Abstract 1 and 2. Novel Methodologies in Organocatalysis.
Project 1 is a challenging but extremely innovative research program mimicking the acetoacetate decarboxylase enzyme in a reaction vessel. This organocatalytic strategy will allow the regiospecific formation of an enol intermediate, which will enable a broad range of chemistry to be evaluated. Basically, any kind of reported organocatalytic transformation using aldehydes will be addressed and applied, for the first time, to ketones.
Project 2 will explore an enantioselective transformation of α-amino ester racemic mixtures to produce dipeptides as single diastereomers. For this purpose a Dynamic Kinetic Resolution (DKR) for peptidic backbone construction will be evaluated, highlighting a new organocatalysis maneuver: aldehyde catalysis. Several salicylic aldehydes/pyridoxaldehyde mimics, catalysts based on C2-symmetry frameworks, will be tested to achieve high stereo-differentiation of the two starting α-amino ester enantiomers using a biomimetic racemization process (DKR). The matched enantiomer (R) (see above) should be consumed through a racemization process to increase the production of the mismatched (S)-enantiomer. In the same pot, an activated enantiopure N-protected-α-amino acid will be added to obtain a pure dipeptide diastereomer, in a single step.
Abstract 3 and 4. Methodologies on Chirality and Applications in Total Synthesis
Project 3 will focus on a very important class of reactions: [3+2] and [4+3] cycloadditions. We will study the possibility of ‘chiral memory’ through a relay of chiral information. α-Amino acids will be condensed with methyl glyoxylate and spontaneously decarboxylated to form an azomethine ylide intermediate. Azomethine ylide intermediates are envisioned to transfer chirality through atropoisomerism, thus preserving the chiral integrity and inducing highly diastereoselective [3+2] and [4+3] cycloadditions. This strategy was actually inspired by the natural product DX-52-1 structure, metabolite having important anticancer properties. DX-52-1 core is envisioned to be accessed in the context of total synthesis using diastereoselective [4+3] cycloaddition.

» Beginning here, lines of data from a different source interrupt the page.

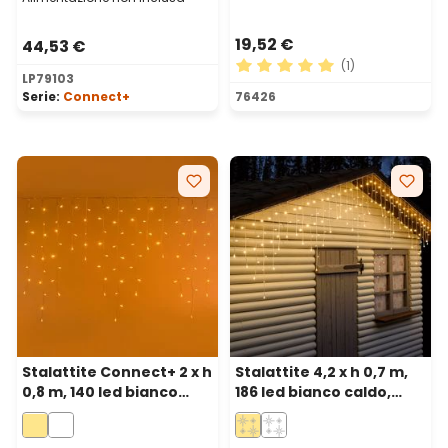
19,52 €
44,53 €
(1)
LP79103
Valutazione media di 5 su 5 
Serie:
Connect+
76426
Stalattite Connect+ 2 x h
Stalattite 4,2 x h 0,7 m,
0,8 m, 140 led bianco
186 led bianco caldo,
caldo, cavo trasparente,
cavo bianco,
prolungabile
prolungabile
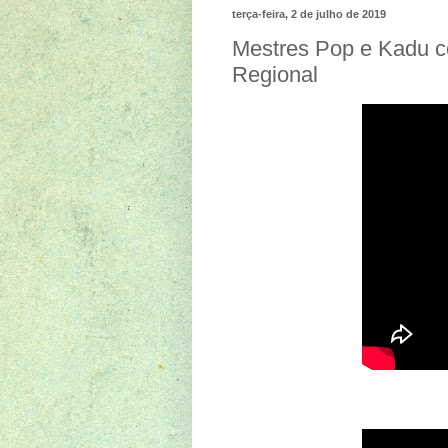
terça-feira, 2 de julho de 2019
Mestres Pop e Kadu c
Regional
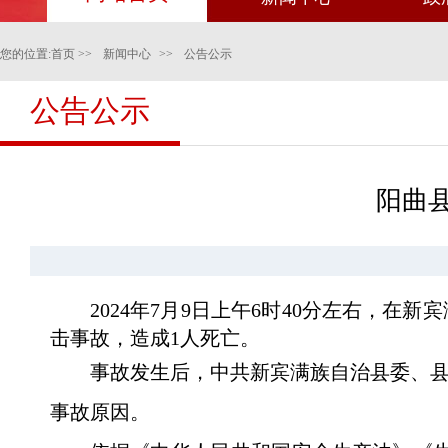
您的位置:
首页
>>
新闻中心
>>
公告公示
公告公示
阳曲县
2024年7月9日上午6时40分左右
击事故，造成1人死亡。
事故发生后，中共新宾满族自治县委、
事故原因。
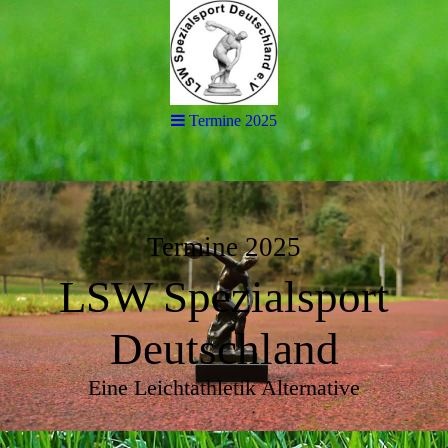
Termine 2025
Termine 2025
LSW Spezialsport
Deutschland
Eine Leichtathletik Alternative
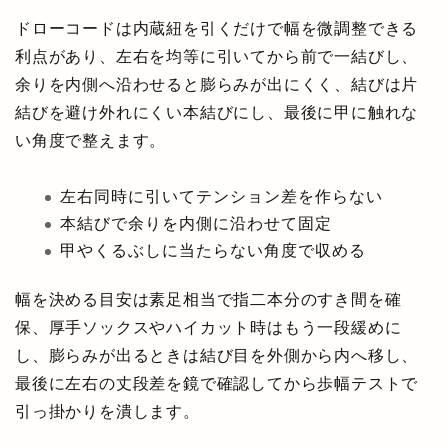
ドローコードは内蔵紐を引くだけで幅を微調整できる
利点があり、左右を均等に引いてから前で一結びし、
余りを内側へ沿わせると膨らみが出にくく、結びは片
結びを避け外れにくい本結びにし、最後に甲に触れな
い角度で整えます。
左右同時に引いてテンション差を作らない
本結びで余りを内側に沿わせて固定
甲やくるぶしに当たらない角度で収める
幅を決める目安は素足相当で指二本分のすき間を確
保、厚手ソックスやハイカット時はもう一段緩めに
し、膨らみが出るときは結び目を外側から内へ移し、
最後に左右の丈段差を鏡で確認してから歩幅テストで
引っ掛かりを潰します。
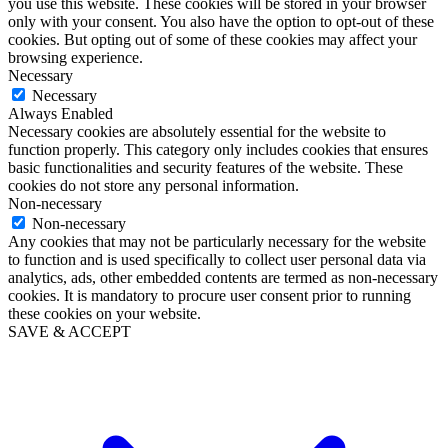
you use this website. These cookies will be stored in your browser
only with your consent. You also have the option to opt-out of these
cookies. But opting out of some of these cookies may affect your
browsing experience.
Necessary
Necessary
Always Enabled
Necessary cookies are absolutely essential for the website to
function properly. This category only includes cookies that ensures
basic functionalities and security features of the website. These
cookies do not store any personal information.
Non-necessary
Non-necessary
Any cookies that may not be particularly necessary for the website
to function and is used specifically to collect user personal data via
analytics, ads, other embedded contents are termed as non-necessary
cookies. It is mandatory to procure user consent prior to running
these cookies on your website.
SAVE & ACCEPT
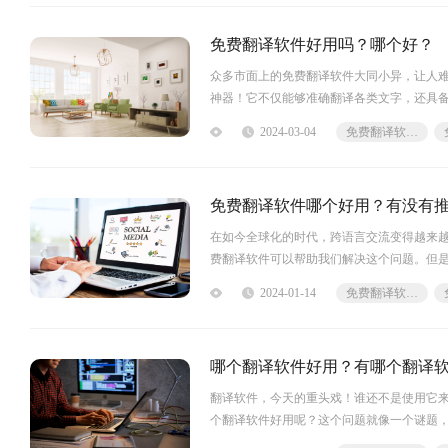
免费翻译软件好用吗？哪个好？
众多市面上的免费翻译软件大同小异，让人
神器！它不仅能够准确翻译各类文字，还具
不再被繁琐的语言难题困扰，让我们一起探
2024-03-04
免费翻译软件哪个好用
下的免费翻译软件，它具有很多优点。首先
免费翻译软件哪个好用？有没有
在如今全球化的时代，跨语言交流变得越来
费翻译软件可以帮助我们解决这个问题。但
如果你正在寻找一个简便、高效、甚至有点“
2024-01-14
免费翻译软件哪个好用
不仅提供了准确快捷的翻译服务，还具备智
哪个翻译软件好用？有哪个翻译
翻译软件，今天的重头戏！谁还不是使用它
个翻译软件好用呢？这个问题就像一个谜题
下文，你就能找到答案！坐稳了，本文将为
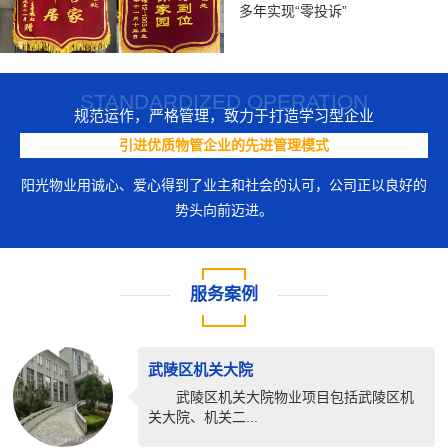
多年实现“零投诉”
STANDARDIZED OPERATION
规范运作，严格管理，致力于打造学习型企业
引进优质物管企业的先进管理模式
阳光物业用诚心、爱心得到了业主和社会的认可，公司正以良好的
势头向前迈进。
服务案例
武陵区机关大院
武陵区机关大院物业项目包括武陵区机
关大院、机关二...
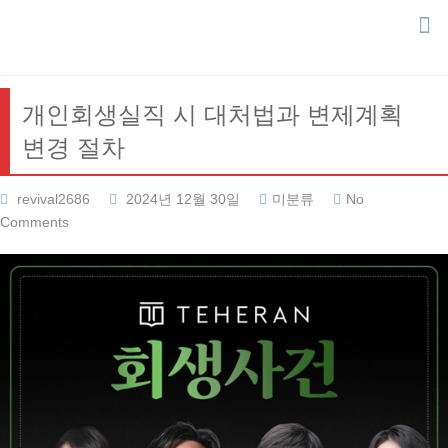
Skip
to
content
개인회생실직 시 대처법과 변제계획
변경 절차
revival2686
2024년 12월 30일
미분류
No
Comments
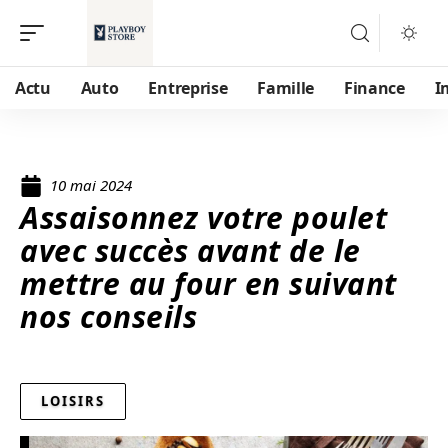
Actu
Auto
Entreprise
Famille
Finance
I
10 mai 2024
Assaisonnez votre poulet
avec succès avant de le
mettre au four en suivant
nos conseils
LOISIRS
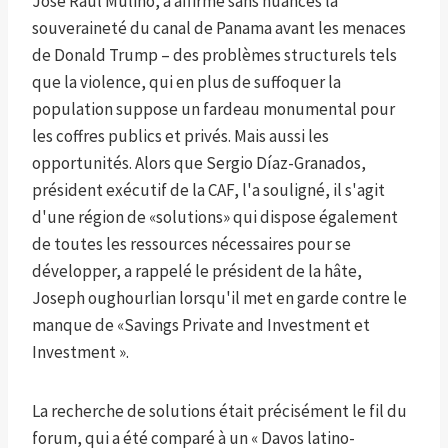
José Raúl Mulino, a affirmé sans nuances la
souveraineté du canal de Panama avant les menaces
de Donald Trump – des problèmes structurels tels
que la violence, qui en plus de suffoquer la
population suppose un fardeau monumental pour
les coffres publics et privés. Mais aussi les
opportunités. Alors que Sergio Díaz-Granados,
président exécutif de la CAF, l'a souligné, il s'agit
d'une région de «solutions» qui dispose également
de toutes les ressources nécessaires pour se
développer, a rappelé le président de la hâte,
Joseph oughourlian lorsqu'il met en garde contre le
manque de «Savings Private and Investment et
Investment ».
La recherche de solutions était précisément le fil du
forum, qui a été comparé à un « Davos latino-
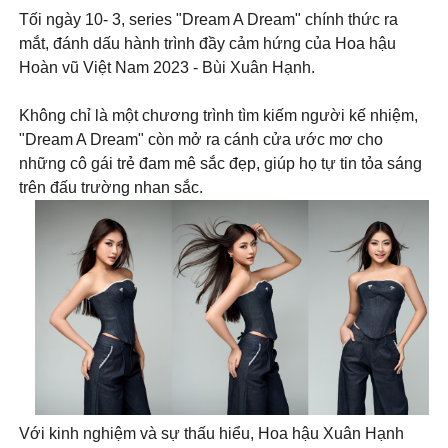
Tối ngày 10- 3, series "Dream A Dream" chính thức ra
mắt, đánh dấu hành trình đầy cảm hứng của Hoa hậu
Hoàn vũ Việt Nam 2023 - Bùi Xuân Hạnh.
Không chỉ là một chương trình tìm kiếm người kế nhiệm,
"Dream A Dream" còn mở ra cánh cửa ước mơ cho
những cô gái trẻ đam mê sắc đẹp, giúp họ tự tin tỏa sáng
trên đấu trường nhan sắc.
Với kinh nghiệm và sự thấu hiểu, Hoa hậu Xuân Hạnh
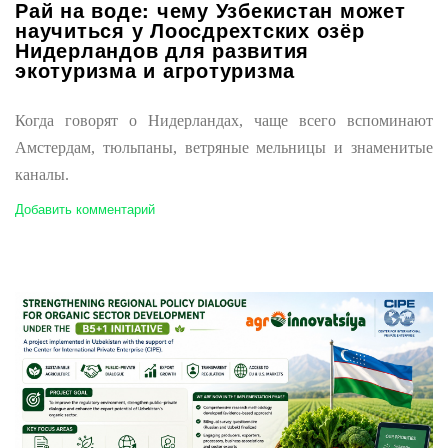
Рай на воде: чему Узбекистан может
научиться у Лоосдрехтских озёр
Нидерландов для развития
экотуризма и агротуризма
Когда говорят о Нидерландах, чаще всего вспоминают
Амстердам, тюльпаны, ветряные мельницы и знаменитые
каналы.
Добавить комментарий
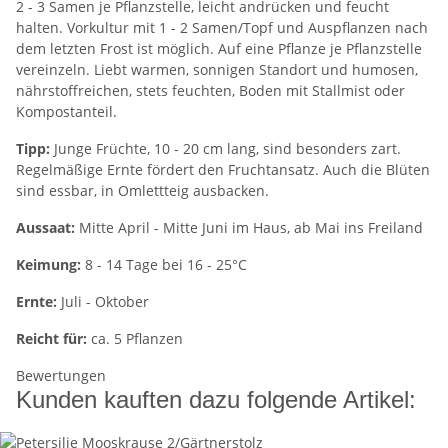
2 - 3 Samen je Pflanzstelle, leicht andrücken und feucht
halten. Vorkultur mit 1 - 2 Samen/Topf und Auspflanzen nach
dem letzten Frost ist möglich. Auf eine Pflanze je Pflanzstelle
vereinzeln. Liebt warmen, sonnigen Standort und humosen,
nährstoffreichen, stets feuchten, Boden mit Stallmist oder
Kompostanteil.
Tipp:
Junge Früchte, 10 - 20 cm lang, sind besonders zart.
Regelmäßige Ernte fördert den Fruchtansatz. Auch die Blüten
sind essbar, in Omlettteig ausbacken.
Aussaat:
Mitte April - Mitte Juni im Haus, ab Mai ins Freiland
Keimung:
8 - 14 Tage bei 16 - 25°C
Ernte:
Juli - Oktober
Reicht für:
ca. 5 Pflanzen
Bewertungen
Kunden kauften dazu folgende Artikel:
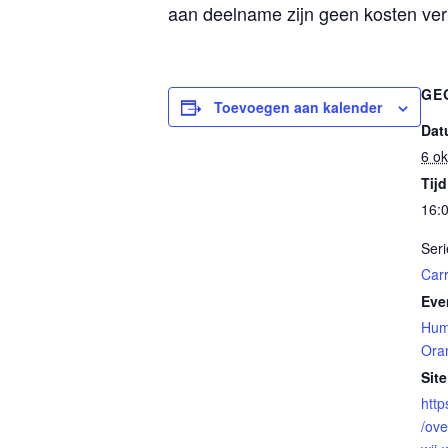
aan deelname zijn geen kosten ver
GE
Toevoegen aan kalender
Dat
6 ok
Tijd
16:0
Seri
Car
Eve
Hum
Ora
Site
http
/ove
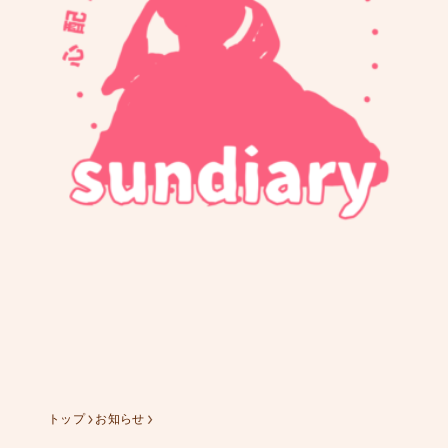
添い乳中のスマホ落下事件
874
足ピーンが気になる
757
ねむの森で水遊びをしたよ
324
抱っこ紐無しでバスに乗っ
トップ
お知らせ
たよ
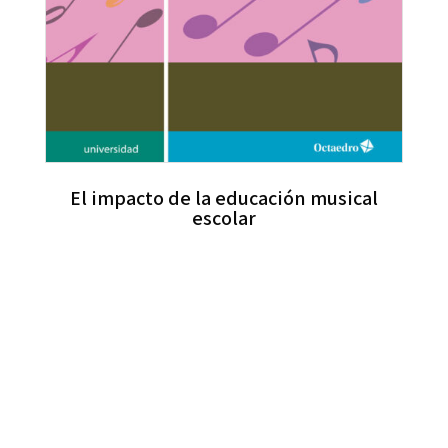
El impacto de la educación musical
escolar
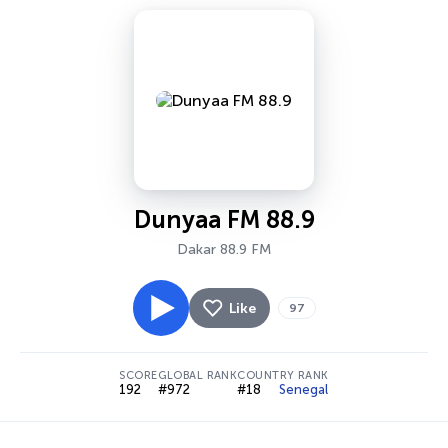
Dunyaa FM 88.9
Dakar 88.9 FM
Like
97
SCORE
GLOBAL RANK
COUNTRY RANK
192
#972
#18
Senegal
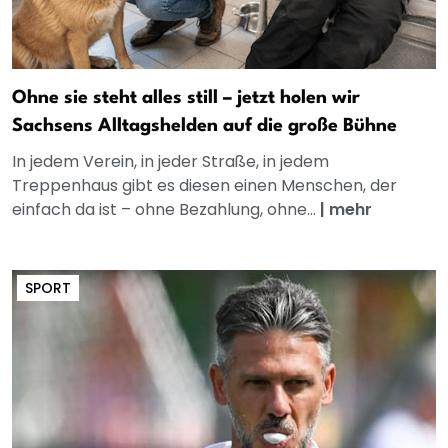
Ohne sie steht alles still – jetzt holen wir
Sachsens Alltagshelden auf die große Bühne
In jedem Verein, in jeder Straße, in jedem
Treppenhaus gibt es diesen einen Menschen, der
einfach da ist – ohne Bezahlung, ohne...
|
mehr
SPORT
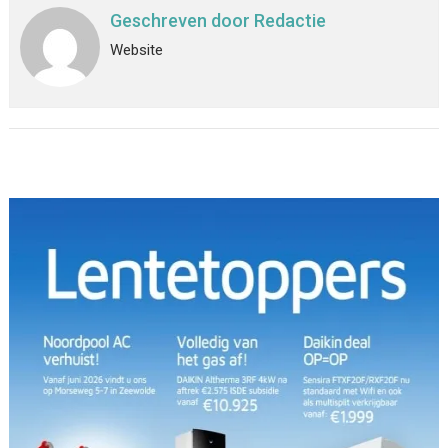
Geschreven door
Redactie
Website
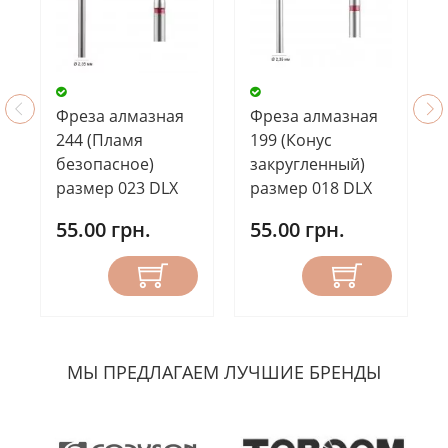
Фреза алмазная
Фреза алмазная
199 (Конус
244 (Пламя
закругленный)
безопасное)
размер 018 DLX
размер 023 DLX
55.00 грн.
55.00 грн.
МЫ ПРЕДЛАГАЕМ ЛУЧШИЕ БРЕНДЫ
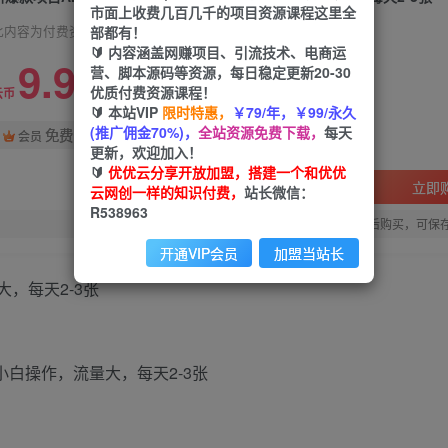
市面上收费几百几千的项目资源课程这里全
部都有！
此内容为付费资源，请付费后查看
🔰 内容涵盖网赚项目、引流技术、电商运
9.9
营、脚本源码等资源，每日稳定更新20-30
限时特惠
优质付费资源课程！
99
云币
云币
🔰 本站VIP
限时特惠，
￥79/年，￥99/永久
(推广佣金70%)，
全站资源免费下载，
每天
免费
会员
更新，欢迎加入！
🔰
优优云分享开放加盟，搭建一个和优优
立即
云网创一样的知识付费，
站长微信：
R538963
您当前未登录！建议登陆后购买，可保
开通VIP会员
加盟当站长
，每天2-3张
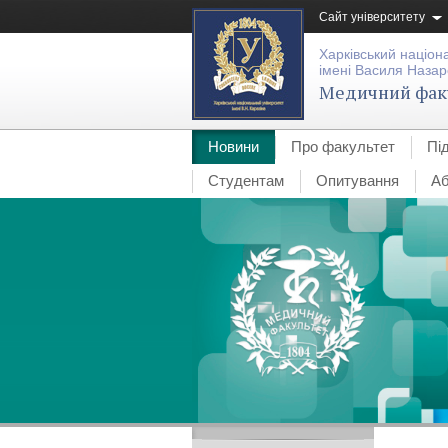
Сайт університету
Харківський націон
імені Василя Назар
Медичний фак
Новини
Про факультет
Пі
Студентам
Опитування
Аб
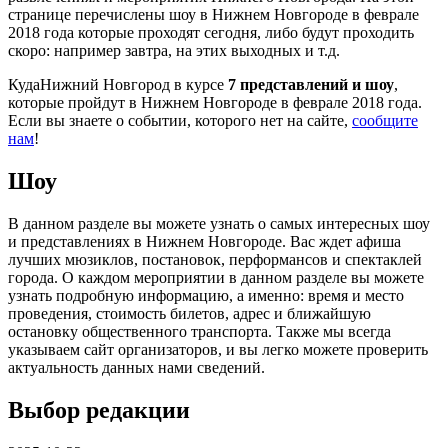
странице перечислены шоу в Нижнем Новгороде в феврале
2018 года которые проходят сегодня, либо будут проходить
скоро: например завтра, на этих выходных и т.д.
КудаНижний Новгород в курсе
7 представлений и шоу
,
которые пройдут в Нижнем Новгороде в феврале 2018 года.
Если вы знаете о событии, которого нет на сайте,
сообщите
нам
!
Шоу
В данном разделе вы можете узнать о самых интересных шоу
и представлениях в Нижнем Новгороде. Вас ждет афиша
лучших мюзиклов, постановок, перформансов и спектаклей
города. О каждом мероприятии в данном разделе вы можете
узнать подробную информацию, а именно: время и место
проведения, стоимость билетов, адрес и ближайшую
остановку общественного транспорта. Также мы всегда
указываем сайт организаторов, и вы легко можете проверить
актуальность данных нами сведений.
Выбор редакции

Project 4 will examine formal α-functionalization of glycine derivatives to prepare, in three steps, enantioenriched non-proteinogenic α-amino acids and ultimately develop a desirable large scale process. This study should reveal new possibilities for asymmetric crafting of glycine α-iminoesters by employing H-bond donor catalysis and visible light mediated CH-oxidation. This strategy will enable the transformation of a glycine residue into any desired chiral non-racemic α-amino acid. Thus, merging photochemistry (CH-oxidation) of the appropriate glycine derivative with enantioselective Mannich reaction upon Brønsted catalysis should enable us to prepare a broad range of enantioenriched α-amino esters, α-disubstituted-aminoesters and dipeptides. In light of the potential impact of this methodology to prepare complex enantioenriched α-amino esters, particular attention will be given to selective addition of carbon-centre nucleophiles (Nu-H) to the transient α-iminoester intermediate. This methodology will then be applied to the total synthesis of celogenamide A, a potent angiotensin II antagonist and sorbicillactone A (anticancer agent).